Being laid aside is not an ascription of value because we are not what we do or what we earn. We are not our titles nor our qualifications. Our ultimate value lies in being beloved. God reaches out to us not because we are useful. God is complete in Godself, lacking absolutely nothing. And so the truth is that God doesn’t need you but God wants you! I sense that that makes many Christians feel uncomfortable, the idea of a God who simply wants to be in a loving relationship with them. Much better if they see themselves as busy servants, being useful, proving their value to others and to God.

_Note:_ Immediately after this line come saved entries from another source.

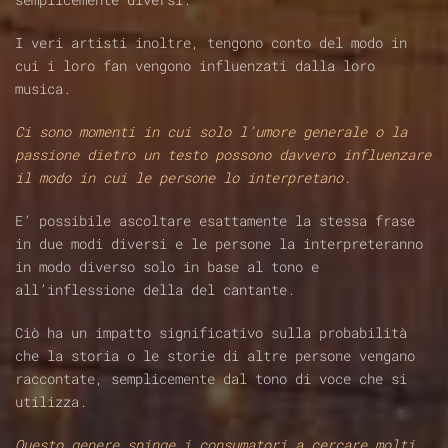
I veri artisti inoltre, tengono conto del modo in
cui i loro fan vengono influenzati dalla loro
musica.
Ci sono momenti in cui solo l’umore generale o la
passione dietro un testo possono davvero influenzare
il modo in cui le persone lo interpretano.
E’ possibile ascoltare esattamente la stessa frase
in due modi diversi e le persone la interpreteranno
in modo diverso solo in base al tono e
all’inflessione della del cantante.
Ciò ha un impatto significativo sulla probabilità
che la storia o le storie di altre persone vengano
raccontate, semplicemente dal tono di voce che si
utilizza.
Questo genere spinge i consumatori a cercare molti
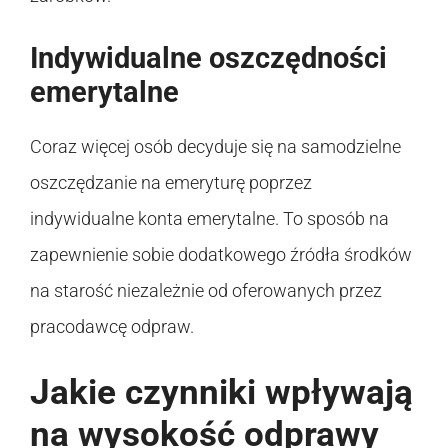
Indywidualne oszczędności
emerytalne
Coraz więcej osób decyduje się na samodzielne
oszczędzanie na emeryturę poprzez
indywidualne konta emerytalne. To sposób na
zapewnienie sobie dodatkowego źródła środków
na starość niezależnie od oferowanych przez
pracodawcę odpraw.
Jakie czynniki wpływają
na wysokość odprawy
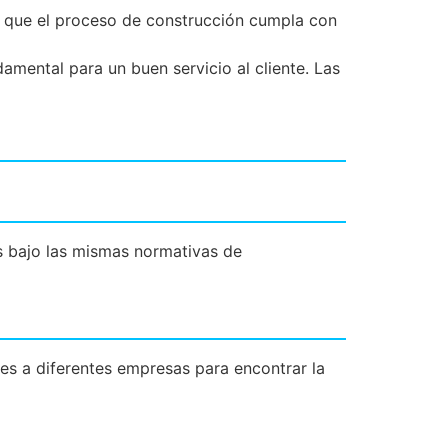
r que el proceso de construcción cumpla con
damental para un buen servicio al cliente. Las
as bajo las mismas normativas de
nes a diferentes empresas para encontrar la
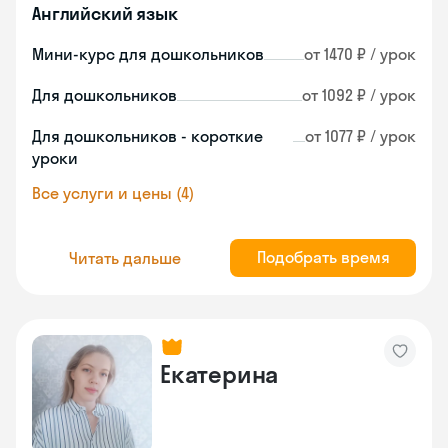
Английский язык
Мини-курс для дошкольников
от 1470 ₽ / урок
Для дошкольников
от 1092 ₽ / урок
Для дошкольников - короткие
от 1077 ₽ / урок
уроки
Все услуги и цены (4)
Подобрать время
Читать дальше
Екатерина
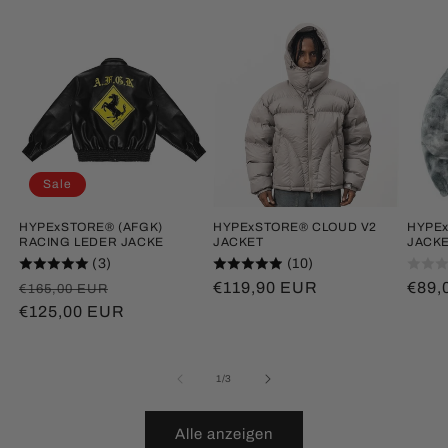
Sale
HYPExSTORE® (AFGK)
HYPExSTORE® CLOUD V2
HYPEx
RACING LEDER JACKE
JACKET
JACK
(3)
(10)
Normaler
Verkaufspreis
Normaler
€119,90 EUR
Norm
€89,
€165,00 EUR
Preis
€125,00 EUR
Preis
Prei
von
1
/
3
Alle anzeigen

To embrace a vocation that is simply about learning to be loved feels wasteful, lazy, even self-indulgent. But think about it for a moment: what if each and every human being on the planet both knew and lived as if they were completely and utterly loved?
Imagine communities where no one felt undervalued or excluded, where there was no sense of inadequacy, where judgement was absent, where people were valued simply because they existed. Isn’t that a vision of the beloved community spoken about by Martin Luther King? In the coming weeks and months the world will emerge from lockdown and seek a return to normal patterns of life. For many millions of people around the world that will include seeking a new job and meaningful work again. But my hope and prayer is that we Christians have at least begun to recalibrate our understanding of value in order to begin to see the world through the useless God’s eyes; that as we emerge into a post-covid world we put aside our obsession with usefulness and instead open our hands to receive God’s good gifts: gifts of beauty and unconditional love, useless gifts that are capable of transforming the world.
Sam McBratney is Partnerships and Research Officer for the Susanna Wesley Foundation and the Southlands Methodist Trust.